BGH, Beschluss vom 14. Februar 2019 - I ZB 34/17: „KNEIPP” gewinnt gegen „Kneipp-Aktionstage”. Urteil vom BGH bekannt gegeben gestern, 28.8.2019.

Leitsatz
Die Feststellung, dass ein Name als Synonym für eine bestimmte Methode benutzt wird und sich zu einer Gattungsbezeichnung entwickelt hat, unterliegt strengen Anforderungen. Solange noch ein beteiligter Verkehrskreis an der Bedeutung des Wortes als Hinweis auf die Herkunft der Ware oder Dienstleistung aus einem bestimmten Betrieb festhält, kann von einer solchen Entwicklung nicht ausgegangen werden.
Vorgeschichte
Die Widersprechende hat im Mai 2011 Widerspruch aus ihrer im Mai 1996 angemeldeten und im April 1998 eingetragenen Wortmarke „KNEIPP" gegen die im Oktober 2010 angemeldete und im Februar 2011 in des Register eingetragene Wortmarke &8222Internationale Kneipp-Aktionstage" eingelegt. Erfolglos. Selbst das Bundespatentgericht hatte noch angenommen, das Deutsche Patent- und Markenamt habe den Widerspruch aus der Wortmarke „KNEIPP" zu Recht gemäß § 43 Abs. 2 Satz 2 MarkenG zurückgewiesen. Anders nun der BGH.

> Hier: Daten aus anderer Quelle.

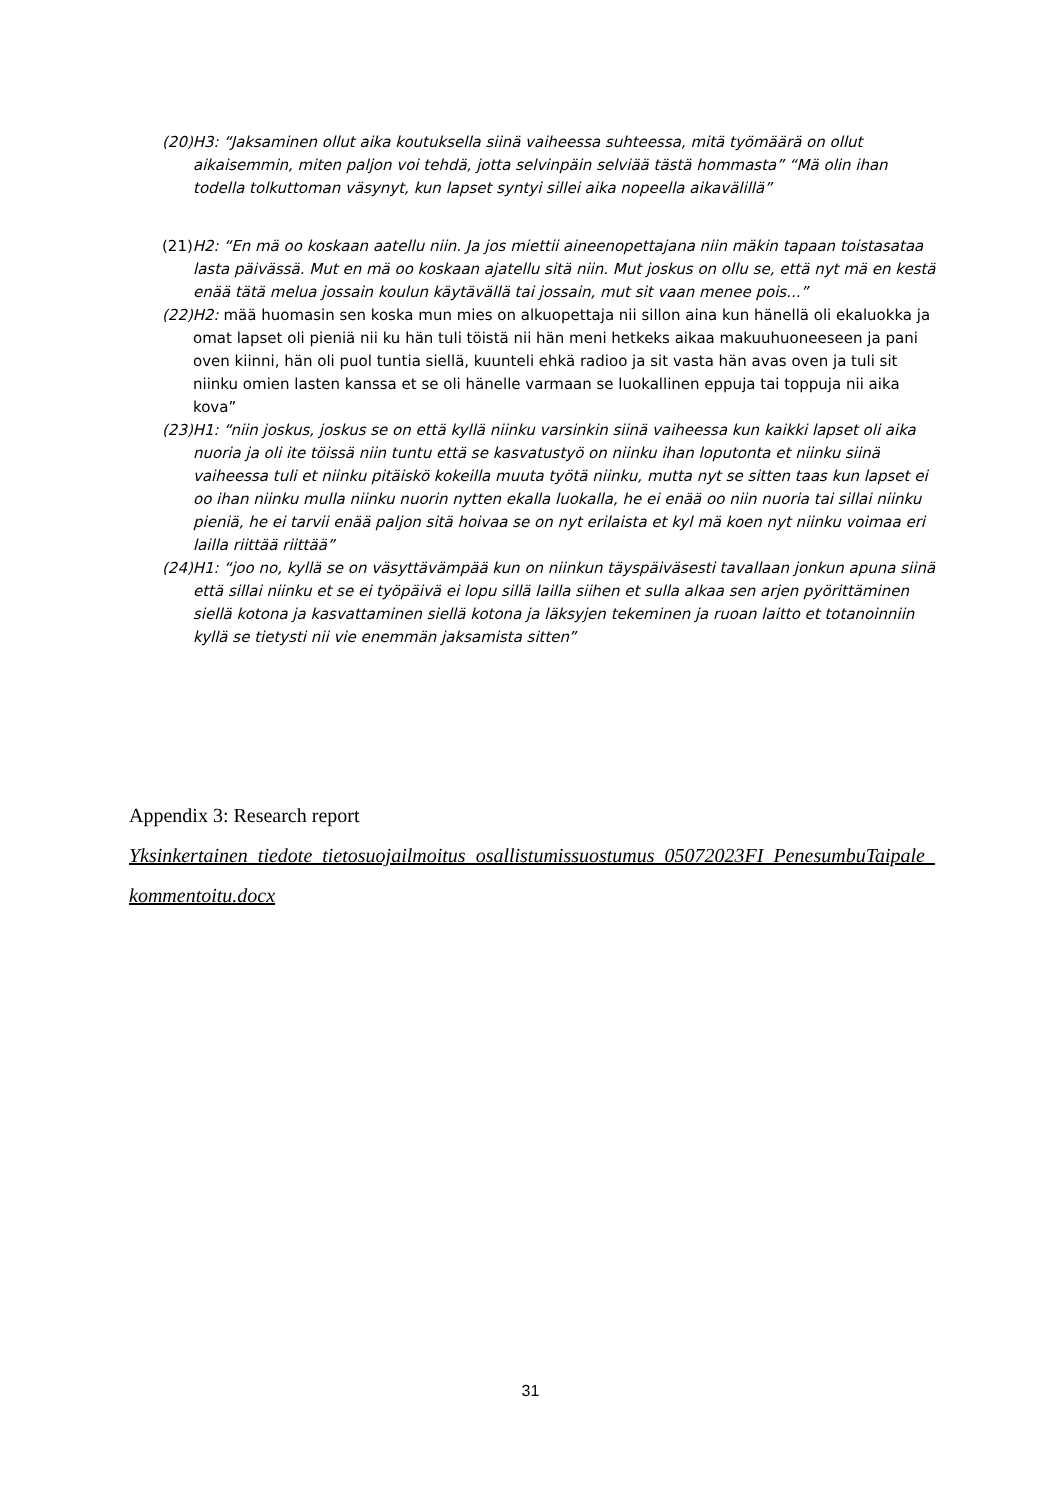(20)H3: “Jaksaminen ollut aika koutuksella siinä vaiheessa suhteessa, mitä työmäärä on ollut aikaisemmin, miten paljon voi tehdä, jotta selvinpäin selviää tästä hommasta” “Mä olin ihan todella tolkuttoman väsynyt, kun lapset syntyi sillei aika nopeella aikavälillä”
(21)H2: “En mä oo koskaan aatellu niin. Ja jos miettii aineenopettajana niin mäkin tapaan toistasataa lasta päivässä. Mut en mä oo koskaan ajatellu sitä niin. Mut joskus on ollu se, että nyt mä en kestä enää tätä melua jossain koulun käytävällä tai jossain, mut sit vaan menee pois...”
(22)H2: mää huomasin sen koska mun mies on alkuopettaja nii sillon aina kun hänellä oli ekaluokka ja omat lapset oli pieniä nii ku hän tuli töistä nii hän meni hetkeks aikaa makuuhuoneeseen ja pani oven kiinni, hän oli puol tuntia siellä, kuunteli ehkä radioo ja sit vasta hän avas oven ja tuli sit niinku omien lasten kanssa et se oli hänelle varmaan se luokallinen eppuja tai toppuja nii aika kova”
(23)H1: “niin joskus, joskus se on että kyllä niinku varsinkin siinä vaiheessa kun kaikki lapset oli aika nuoria ja oli ite töissä niin tuntu että se kasvatustyö on niinku ihan loputonta et niinku siinä vaiheessa tuli et niinku pitäiskö kokeilla muuta työtä niinku, mutta nyt se sitten taas kun lapset ei oo ihan niinku mulla niinku nuorin nytten ekalla luokalla, he ei enää oo niin nuoria tai sillai niinku pieniä, he ei tarvii enää paljon sitä hoivaa se on nyt erilaista et kyl mä koen nyt niinku voimaa eri lailla riittää riittää”
(24)H1: “joo no, kyllä se on väsyttävämpää kun on niinkun täyspäiväsesti tavallaan jonkun apuna siinä että sillai niinku et se ei työpäivä ei lopu sillä lailla siihen et sulla alkaa sen arjen pyörittäminen siellä kotona ja kasvattaminen siellä kotona ja läksyjen tekeminen ja ruoan laitto et totanoinniin kyllä se tietysti nii vie enemmän jaksamista sitten”
Appendix 3: Research report
Yksinkertainen_tiedote_tietosuojailmoitus_osallistumissuostumus_05072023FI_PenesumbuTaipale_kommentoitu.docx
31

Aus der umfangreichen Begründung
Es besteht Verwechslungsgefahr im Sinne von § 9 Abs. 1 Nr.2 MarkenG. Die Widerspruchsmarke ist in dem beim Deutschen Patent- und Markenamt geführten Register eingetragen worden. Ihr kann deshalb nicht jeglicher Schutz mit der Begründung versagt werden, sie sei originär nicht unterscheidungskräftig.Maßgeblich für die Beurteilung der Frage, ob sich ein Name zu einer gebräuchlichen Bezeichnung entwickelt hat, ist die Auffassung der angesprochenen Verkehrskreise. Zu ihnen zählen nicht nur Verbraucher und Endabnehmer, sondern je nach Marktmerkmalen auch die am Vertrieb einer Ware oder Dienstleistung beteiligten Gewerbetreibenden wie Händler, Hersteller und Zwischenhändler.
Wird ein Name als Synonym für eine bestimmte Methode benutzt, entfaltet er im Zusammenhang mit den entsprechenden Dienstleistungen - auch schon ohne im Verkehr durchgesetzt zu sein - eine beschreibende Funktion.
Das Bundespatentgericht hat zwar angenommen, sowohl der medizinische Fachverkehr als auch der allgemeine Verkehr verstehe diesen Begriff - bezogen auf alle in Rede stehenden Dienstleistungen - als Gattungsbezeichnung. Der angegriffene Beschluss lässt jedoch nicht erkennen, auf welcher tatsächlichen Grundlage das Bundespatentgericht zu dieser Feststellung [der Verkehrsauffassung] gelangt ist.
Nach alledem kann nicht davon ausgegangen werden, die Widerspruchsmarke verfüge in allen relevanten Dienstleistungsbereichen lediglich über weit unterdurchschnittliche Kennzeichnungskraft.
Anmerkungen
Warum machen es sich die Gerichte, Ämter und Parteien so schwer? Maßgeblich dafür, ob verwechselt wird, ist die Verkehrsauffassung. Allg. Meinung.
Zu ihr führt der BGH normativ aus, auf welche Verkehrsauffassung es ankommt. Siehe bitte oben die hervorgehobenen Sätze. Fachbegriff für diese Ausführungen des BGH zu den relevanten Verkehrskreisen ist nach der vom Verf. entwickelten und noch nirgends bestrittenen Gliederung: Definitionsphase. In der Durchführungsphase wird der nach der Definitionsphase rechtserhebliche Sachverhalt ermittelt. Es muss dann nur noch der ermittelte Sachverhalt analysiert (Analysephase), entschieden und bekannt gemacht werden (Entscheidungsphase und Bekanntmachungsphase). Der EuGH und der BGH erkennen an, dass repräsentative Umfragen für die Durchführungsphase das beste Beweismittel sind. Die Umfragen sind heute öfters weniger aufwändig als die umfangreichen Hilfsüberlegungen des BGH, - so wie sie der BGH in diesem Beschluss vom 14.2.2019 angestellt hat. Durch die digitalen Entwicklungen wird die Feststellung des nach der Definition erheblichen Sachverhalts noch erheblich einfacher und kostengünstig.